Tuesday, September 7th, 2010

searchallblogs.jpgAfter writing about how you could search across all the blogs on our WordPress MU site, the post received a comment with a question from another WPMU site administrator asking how we did it.

Since I’d honestly forgotten the details since the site-wide search was set up almost three years ago, I logged into the server and looked.  The answer is that we currently use “GT Search all Blogs” by Giovanni Tufo:

/*
Plugin Name: GT Search all Blogs
Plugin URI:
Description: Search in all Blogs, Posts, Pages(both in the title and in the post), based on "WordPress MU Recent Posts" by Ron Rennik
Version: 0.2
Author: Giovanni Tufo
Author URI: http://joevanni99.wordpress.com
*/

However, it looks like I have a problem… that plugin seems to be NO LONGER MAINTAINED.

The web page referenced is no longer online, the plugin isn’t listed in the WordPress plugin directory, and while I did find the author’s current website it is in Italian and I couldn’t find anything referencing WordPress.

Which, to me, means that I get to add yet another action to my “to do” list:

Find a new “search all blogs” plugin.

Now, what I have works, obviously, (and works well!) but as WordPress continues to evolve and change I’m not really comfortable using plugins that aren’t also tracking the development of WordPress.
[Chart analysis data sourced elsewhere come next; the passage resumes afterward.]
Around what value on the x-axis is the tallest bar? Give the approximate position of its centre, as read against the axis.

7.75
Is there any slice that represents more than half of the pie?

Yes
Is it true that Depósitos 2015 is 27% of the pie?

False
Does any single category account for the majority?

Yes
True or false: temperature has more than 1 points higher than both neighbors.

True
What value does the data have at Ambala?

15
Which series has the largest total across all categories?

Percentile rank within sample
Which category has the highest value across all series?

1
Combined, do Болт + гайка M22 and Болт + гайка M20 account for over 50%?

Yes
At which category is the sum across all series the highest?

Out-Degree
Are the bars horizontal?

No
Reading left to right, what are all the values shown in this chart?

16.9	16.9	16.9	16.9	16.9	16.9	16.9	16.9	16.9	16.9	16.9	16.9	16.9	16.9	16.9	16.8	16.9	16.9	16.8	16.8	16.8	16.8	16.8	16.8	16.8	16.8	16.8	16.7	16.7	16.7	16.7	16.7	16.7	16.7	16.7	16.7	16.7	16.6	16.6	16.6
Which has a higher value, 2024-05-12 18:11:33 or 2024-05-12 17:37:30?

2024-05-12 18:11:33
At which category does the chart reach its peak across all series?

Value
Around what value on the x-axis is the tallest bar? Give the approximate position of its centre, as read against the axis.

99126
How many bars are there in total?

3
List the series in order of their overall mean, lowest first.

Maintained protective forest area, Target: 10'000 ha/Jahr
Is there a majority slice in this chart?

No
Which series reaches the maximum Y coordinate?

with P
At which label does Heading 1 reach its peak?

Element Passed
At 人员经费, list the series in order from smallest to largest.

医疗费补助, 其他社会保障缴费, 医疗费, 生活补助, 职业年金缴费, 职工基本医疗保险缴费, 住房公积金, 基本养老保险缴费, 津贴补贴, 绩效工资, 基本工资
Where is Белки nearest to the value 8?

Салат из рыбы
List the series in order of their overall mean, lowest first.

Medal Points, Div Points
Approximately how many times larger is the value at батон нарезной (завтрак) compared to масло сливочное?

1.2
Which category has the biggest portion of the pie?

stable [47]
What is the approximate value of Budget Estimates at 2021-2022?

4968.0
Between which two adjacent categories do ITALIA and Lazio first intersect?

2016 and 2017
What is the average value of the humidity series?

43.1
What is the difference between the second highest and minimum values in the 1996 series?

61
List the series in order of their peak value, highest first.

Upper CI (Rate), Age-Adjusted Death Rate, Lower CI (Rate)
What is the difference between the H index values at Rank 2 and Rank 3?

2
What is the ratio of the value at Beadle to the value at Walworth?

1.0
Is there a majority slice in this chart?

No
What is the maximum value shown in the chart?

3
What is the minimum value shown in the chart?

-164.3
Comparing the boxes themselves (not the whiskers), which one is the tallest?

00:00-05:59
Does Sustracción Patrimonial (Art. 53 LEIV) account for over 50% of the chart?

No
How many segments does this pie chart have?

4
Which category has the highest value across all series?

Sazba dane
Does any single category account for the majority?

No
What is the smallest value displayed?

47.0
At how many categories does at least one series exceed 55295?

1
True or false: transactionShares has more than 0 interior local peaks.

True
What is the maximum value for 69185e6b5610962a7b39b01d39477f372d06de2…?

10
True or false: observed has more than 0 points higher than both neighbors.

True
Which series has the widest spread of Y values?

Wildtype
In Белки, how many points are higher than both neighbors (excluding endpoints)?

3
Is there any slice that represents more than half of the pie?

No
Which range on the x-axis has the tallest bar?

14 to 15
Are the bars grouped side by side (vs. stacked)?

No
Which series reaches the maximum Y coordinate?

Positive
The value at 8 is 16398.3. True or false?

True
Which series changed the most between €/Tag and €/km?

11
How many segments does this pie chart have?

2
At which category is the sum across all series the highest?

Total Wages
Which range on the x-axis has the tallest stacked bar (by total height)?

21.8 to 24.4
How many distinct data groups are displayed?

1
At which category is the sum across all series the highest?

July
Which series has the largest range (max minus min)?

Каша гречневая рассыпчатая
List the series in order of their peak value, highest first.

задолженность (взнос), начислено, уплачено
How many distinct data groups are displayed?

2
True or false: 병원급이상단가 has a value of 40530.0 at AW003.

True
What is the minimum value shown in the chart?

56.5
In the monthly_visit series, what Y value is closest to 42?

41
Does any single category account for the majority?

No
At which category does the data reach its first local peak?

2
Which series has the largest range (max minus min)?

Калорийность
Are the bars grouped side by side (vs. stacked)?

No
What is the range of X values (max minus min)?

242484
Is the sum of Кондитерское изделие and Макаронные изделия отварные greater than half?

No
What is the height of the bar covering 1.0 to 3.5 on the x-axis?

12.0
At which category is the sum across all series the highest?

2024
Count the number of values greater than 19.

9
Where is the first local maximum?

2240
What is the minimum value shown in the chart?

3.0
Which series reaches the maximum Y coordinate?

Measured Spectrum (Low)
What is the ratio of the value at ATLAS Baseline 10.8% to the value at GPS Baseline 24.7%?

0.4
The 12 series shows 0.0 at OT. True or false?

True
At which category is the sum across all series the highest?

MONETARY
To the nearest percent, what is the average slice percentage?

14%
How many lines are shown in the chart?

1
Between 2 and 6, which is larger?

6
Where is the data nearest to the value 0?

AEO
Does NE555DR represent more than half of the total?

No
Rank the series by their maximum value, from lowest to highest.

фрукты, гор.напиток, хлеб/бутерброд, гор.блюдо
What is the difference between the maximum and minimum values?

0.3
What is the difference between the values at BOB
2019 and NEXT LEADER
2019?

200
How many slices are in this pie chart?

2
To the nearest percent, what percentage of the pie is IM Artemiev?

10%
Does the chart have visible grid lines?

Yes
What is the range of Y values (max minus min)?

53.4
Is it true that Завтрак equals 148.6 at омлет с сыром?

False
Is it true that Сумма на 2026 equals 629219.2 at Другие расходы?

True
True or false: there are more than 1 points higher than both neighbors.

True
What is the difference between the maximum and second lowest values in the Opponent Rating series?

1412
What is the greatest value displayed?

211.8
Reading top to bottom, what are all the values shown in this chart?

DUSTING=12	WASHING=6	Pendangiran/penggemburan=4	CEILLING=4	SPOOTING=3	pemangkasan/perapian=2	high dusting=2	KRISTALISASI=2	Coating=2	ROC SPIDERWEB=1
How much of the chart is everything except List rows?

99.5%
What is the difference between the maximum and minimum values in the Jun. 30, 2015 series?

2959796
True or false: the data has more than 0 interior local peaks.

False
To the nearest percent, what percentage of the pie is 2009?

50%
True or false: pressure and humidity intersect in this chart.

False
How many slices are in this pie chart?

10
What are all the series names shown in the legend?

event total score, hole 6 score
At some point in the future, this plugin may stop working… and then it’s up to me to fix it.

In looking through the Plugin Directory, this MultiSite Global Search plugin looks pretty good:

http://wordpress.org/extend/plugins/multisite-global-search/

My one concern that I don’t see listed in the plugin info is whether or not it only searches public blogs on the site. I would hope that is the case, and if it doesn’t is probably a minor modification. (I have a number of “private” blogs on the site that are for experimentation and testing… but I don’t want those posts showing up in search results.)

Unfortunately, I don’t really seem to find any other “global search” or “search all blogs” plugins in the plugin directory.

What are other people using out there?